[Task directions]:
Locate every line in the listing below that contains the string "selv", with case counting, and copy each of those lines.

[Information shown]:

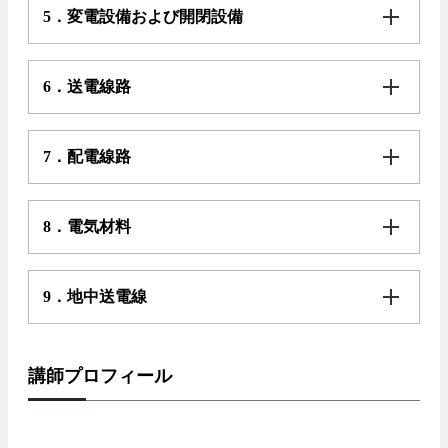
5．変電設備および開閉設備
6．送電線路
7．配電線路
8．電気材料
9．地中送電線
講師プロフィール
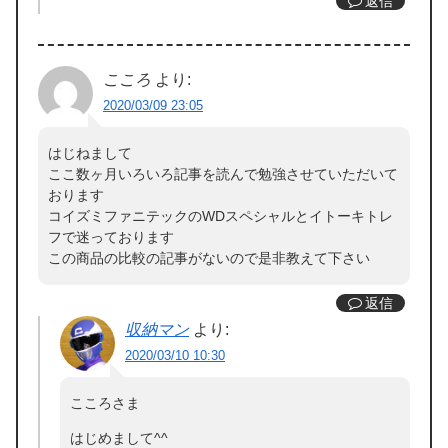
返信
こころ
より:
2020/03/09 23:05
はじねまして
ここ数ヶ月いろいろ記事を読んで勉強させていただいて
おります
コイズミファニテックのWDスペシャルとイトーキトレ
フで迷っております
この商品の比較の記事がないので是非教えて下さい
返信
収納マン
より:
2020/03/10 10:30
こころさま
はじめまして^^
* * *
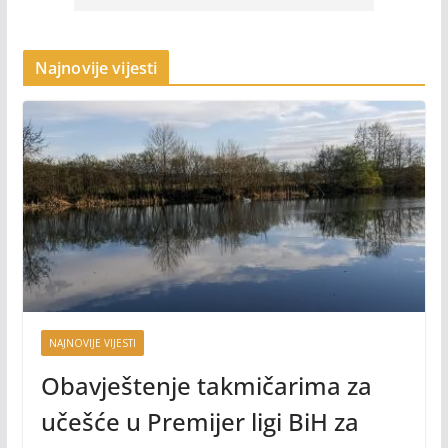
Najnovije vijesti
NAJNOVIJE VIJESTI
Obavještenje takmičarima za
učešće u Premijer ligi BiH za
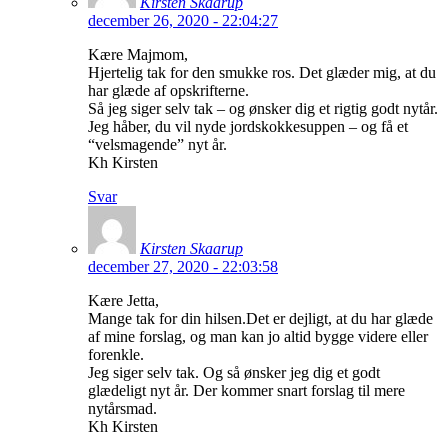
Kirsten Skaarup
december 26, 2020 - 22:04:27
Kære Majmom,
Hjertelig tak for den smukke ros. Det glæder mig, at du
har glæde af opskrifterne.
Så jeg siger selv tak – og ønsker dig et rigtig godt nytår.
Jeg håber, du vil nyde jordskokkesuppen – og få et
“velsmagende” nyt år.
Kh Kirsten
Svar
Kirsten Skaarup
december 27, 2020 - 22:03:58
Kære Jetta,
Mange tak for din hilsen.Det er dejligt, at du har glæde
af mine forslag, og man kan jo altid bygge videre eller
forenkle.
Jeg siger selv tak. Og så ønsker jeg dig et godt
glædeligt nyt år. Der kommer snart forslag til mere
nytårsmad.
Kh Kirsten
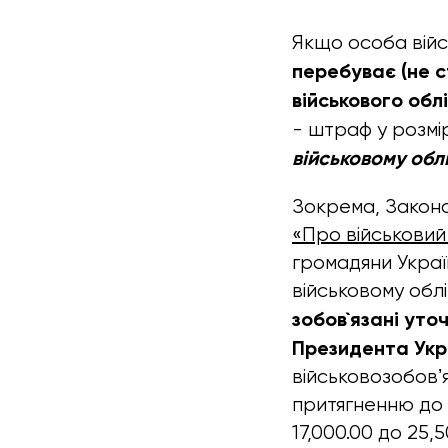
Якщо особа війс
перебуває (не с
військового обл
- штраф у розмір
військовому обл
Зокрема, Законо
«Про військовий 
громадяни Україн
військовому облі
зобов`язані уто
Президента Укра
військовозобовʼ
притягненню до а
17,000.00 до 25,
==
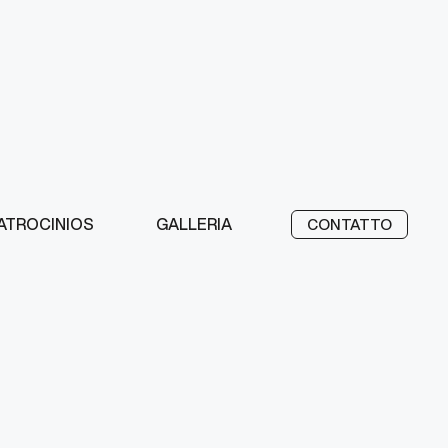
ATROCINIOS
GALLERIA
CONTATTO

[Solution to the exercise]:
Så jeg siger selv tak – og ønsker dig et rigtig godt nytår.
Jeg siger selv tak. Og så ønsker jeg dig et godt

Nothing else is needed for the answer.